▸ WHAT YOU WILL DO: Using the data below, return all lines in which "that" appears.

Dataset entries
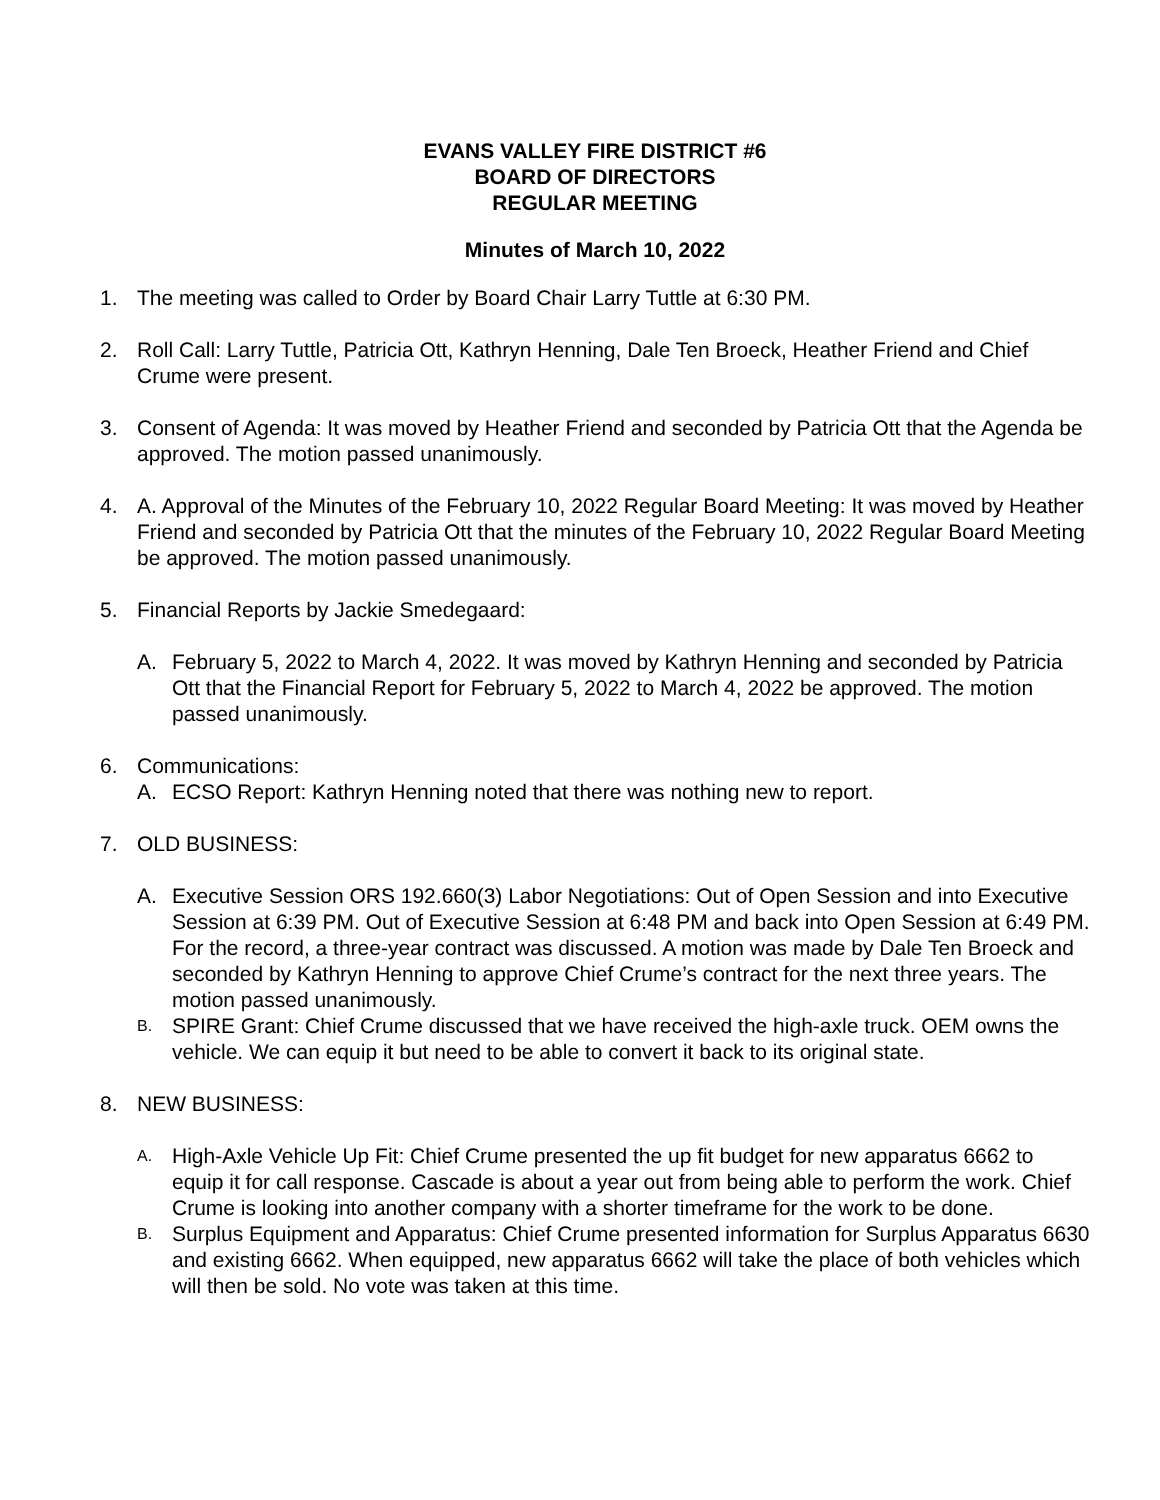EVANS VALLEY FIRE DISTRICT #6
BOARD OF DIRECTORS
REGULAR MEETING
Minutes of March 10, 2022
1. The meeting was called to Order by Board Chair Larry Tuttle at 6:30 PM.
2. Roll Call: Larry Tuttle, Patricia Ott, Kathryn Henning, Dale Ten Broeck, Heather Friend and Chief Crume were present.
3. Consent of Agenda: It was moved by Heather Friend and seconded by Patricia Ott that the Agenda be approved. The motion passed unanimously.
4. A. Approval of the Minutes of the February 10, 2022 Regular Board Meeting: It was moved by Heather Friend and seconded by Patricia Ott that the minutes of the February 10, 2022 Regular Board Meeting be approved. The motion passed unanimously.
5. Financial Reports by Jackie Smedegaard:
A. February 5, 2022 to March 4, 2022. It was moved by Kathryn Henning and seconded by Patricia Ott that the Financial Report for February 5, 2022 to March 4, 2022 be approved. The motion passed unanimously.
6. Communications:
A. ECSO Report: Kathryn Henning noted that there was nothing new to report.
7. OLD BUSINESS:
A. Executive Session ORS 192.660(3) Labor Negotiations: Out of Open Session and into Executive Session at 6:39 PM. Out of Executive Session at 6:48 PM and back into Open Session at 6:49 PM. For the record, a three-year contract was discussed. A motion was made by Dale Ten Broeck and seconded by Kathryn Henning to approve Chief Crume’s contract for the next three years. The motion passed unanimously.
B.
SPIRE Grant: Chief Crume discussed that we have received the high-axle truck. OEM owns the vehicle. We can equip it but need to be able to convert it back to its original state.
8. NEW BUSINESS:
A.
High-Axle Vehicle Up Fit: Chief Crume presented the up fit budget for new apparatus 6662 to equip it for call response. Cascade is about a year out from being able to perform the work. Chief Crume is looking into another company with a shorter timeframe for the work to be done.
B.
Surplus Equipment and Apparatus: Chief Crume presented information for Surplus Apparatus 6630 and existing 6662. When equipped, new apparatus 6662 will take the place of both vehicles which will then be sold. No vote was taken at this time.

▸ WRITTEN RESPONSE:
3. Consent of Agenda: It was moved by Heather Friend and seconded by Patricia Ott that the Agenda be approved. The motion passed unanimously.
4. A. Approval of the Minutes of the February 10, 2022 Regular Board Meeting: It was moved by Heather Friend and seconded by Patricia Ott that the minutes of the February 10, 2022 Regular Board Meeting be approved. The motion passed unanimously.
A. February 5, 2022 to March 4, 2022. It was moved by Kathryn Henning and seconded by Patricia Ott that the Financial Report for February 5, 2022 to March 4, 2022 be approved. The motion passed unanimously.
A. ECSO Report: Kathryn Henning noted that there was nothing new to report.
SPIRE Grant: Chief Crume discussed that we have received the high-axle truck. OEM owns the vehicle. We can equip it but need to be able to convert it back to its original state.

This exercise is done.